The Elemo of Akure, Chief Sola Adesipe, said the celebration was a mark of honour for the founding father of the town. He said prayers offered at the festival would gain speedy answers as the day was set aside to offer prayers and supplications to the gods of the town.
He noted that the festival was as old as the town: “This is one festival that unites the people of Akure kingdom together irrespective of religion. We put our differences aside to celebrate Oyemekun festival and that is why the festival is assuming greater dimension yearly.
“Very soon the festival will be recognized by the Federal Government and UNESCO as efforts are on top gear to ensure that the festival gets their recognition. Already, different companies are now part of those sponsoring the festival.”

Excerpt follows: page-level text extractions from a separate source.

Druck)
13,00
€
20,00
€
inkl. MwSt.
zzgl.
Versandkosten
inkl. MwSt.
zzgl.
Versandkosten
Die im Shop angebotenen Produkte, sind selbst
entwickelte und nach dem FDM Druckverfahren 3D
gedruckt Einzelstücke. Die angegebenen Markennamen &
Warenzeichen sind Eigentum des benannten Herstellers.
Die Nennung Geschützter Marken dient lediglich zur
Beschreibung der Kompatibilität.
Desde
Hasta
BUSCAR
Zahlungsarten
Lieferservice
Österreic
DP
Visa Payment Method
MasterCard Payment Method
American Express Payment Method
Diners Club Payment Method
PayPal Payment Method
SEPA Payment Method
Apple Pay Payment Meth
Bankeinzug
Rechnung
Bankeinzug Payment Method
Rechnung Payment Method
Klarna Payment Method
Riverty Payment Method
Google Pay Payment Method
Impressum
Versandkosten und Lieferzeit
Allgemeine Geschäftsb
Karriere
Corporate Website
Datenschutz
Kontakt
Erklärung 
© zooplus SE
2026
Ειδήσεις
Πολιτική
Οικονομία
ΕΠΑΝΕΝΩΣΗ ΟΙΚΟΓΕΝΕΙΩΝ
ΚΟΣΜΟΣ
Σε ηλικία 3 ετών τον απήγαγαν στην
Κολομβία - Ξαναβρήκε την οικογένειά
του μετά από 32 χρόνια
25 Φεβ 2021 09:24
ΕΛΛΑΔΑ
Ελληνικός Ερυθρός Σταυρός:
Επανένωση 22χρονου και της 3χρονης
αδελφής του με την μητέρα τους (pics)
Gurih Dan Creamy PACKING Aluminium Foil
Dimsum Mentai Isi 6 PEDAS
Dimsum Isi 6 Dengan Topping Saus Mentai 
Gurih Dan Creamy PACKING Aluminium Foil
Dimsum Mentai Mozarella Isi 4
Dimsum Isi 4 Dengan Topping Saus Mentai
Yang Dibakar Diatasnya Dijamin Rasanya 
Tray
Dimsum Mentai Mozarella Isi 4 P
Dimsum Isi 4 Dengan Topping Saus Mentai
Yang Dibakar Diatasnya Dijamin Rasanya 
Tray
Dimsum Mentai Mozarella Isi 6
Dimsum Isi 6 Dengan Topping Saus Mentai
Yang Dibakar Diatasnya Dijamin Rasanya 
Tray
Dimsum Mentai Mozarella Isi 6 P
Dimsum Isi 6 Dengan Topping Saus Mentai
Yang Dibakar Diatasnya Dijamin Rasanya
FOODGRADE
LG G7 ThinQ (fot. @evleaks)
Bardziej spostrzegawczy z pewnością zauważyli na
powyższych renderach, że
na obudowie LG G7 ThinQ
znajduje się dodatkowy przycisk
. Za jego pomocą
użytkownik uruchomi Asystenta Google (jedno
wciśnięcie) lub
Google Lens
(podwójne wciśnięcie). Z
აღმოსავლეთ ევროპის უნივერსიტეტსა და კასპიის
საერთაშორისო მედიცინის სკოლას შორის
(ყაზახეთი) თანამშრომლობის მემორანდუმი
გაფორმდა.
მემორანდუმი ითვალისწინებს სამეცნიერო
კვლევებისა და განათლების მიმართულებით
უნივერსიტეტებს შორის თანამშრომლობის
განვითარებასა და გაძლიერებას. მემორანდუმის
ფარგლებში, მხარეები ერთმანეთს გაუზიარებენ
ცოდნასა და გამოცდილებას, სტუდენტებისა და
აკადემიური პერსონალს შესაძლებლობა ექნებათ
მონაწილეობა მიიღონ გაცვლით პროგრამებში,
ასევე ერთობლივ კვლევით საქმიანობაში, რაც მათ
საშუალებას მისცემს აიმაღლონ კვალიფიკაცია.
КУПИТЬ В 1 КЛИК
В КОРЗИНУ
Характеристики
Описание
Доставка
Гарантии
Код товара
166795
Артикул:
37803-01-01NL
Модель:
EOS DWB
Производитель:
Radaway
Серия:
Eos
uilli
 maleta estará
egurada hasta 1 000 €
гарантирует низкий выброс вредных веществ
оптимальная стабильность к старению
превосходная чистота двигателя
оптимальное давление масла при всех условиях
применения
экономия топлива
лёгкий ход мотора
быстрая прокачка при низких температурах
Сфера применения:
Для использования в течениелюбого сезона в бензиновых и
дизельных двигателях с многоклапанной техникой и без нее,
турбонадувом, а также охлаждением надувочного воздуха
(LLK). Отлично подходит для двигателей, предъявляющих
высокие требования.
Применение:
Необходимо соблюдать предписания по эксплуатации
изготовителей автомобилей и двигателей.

A youth leader, Mr. Tope Adedeji, said the youths believe in the festival: “The festival will continue as long as Akure continue to exist.” He said the youths were part of the festival as they held series of programmes at the palace of the Deji of Akure on the night preceding the grand finale of the festival:
“We mobilized youths from both within and outside the town to participate in the festival. It is part of our cultural heritage and we need to promote it. Oyemekun is the only festival that unites us together as people of the same origin.
“We have heard different testimonies of how the gods of the land answer the prayers of people during Oyemekun festival. Many people believing God for children, good jobs and other things have their prayers answered during the festival. The rituals done by the Deji and some traditionalists during the festival were very powerful. Those who believe in the rituals and participate in all the rites of the festival will come back next year to testify.”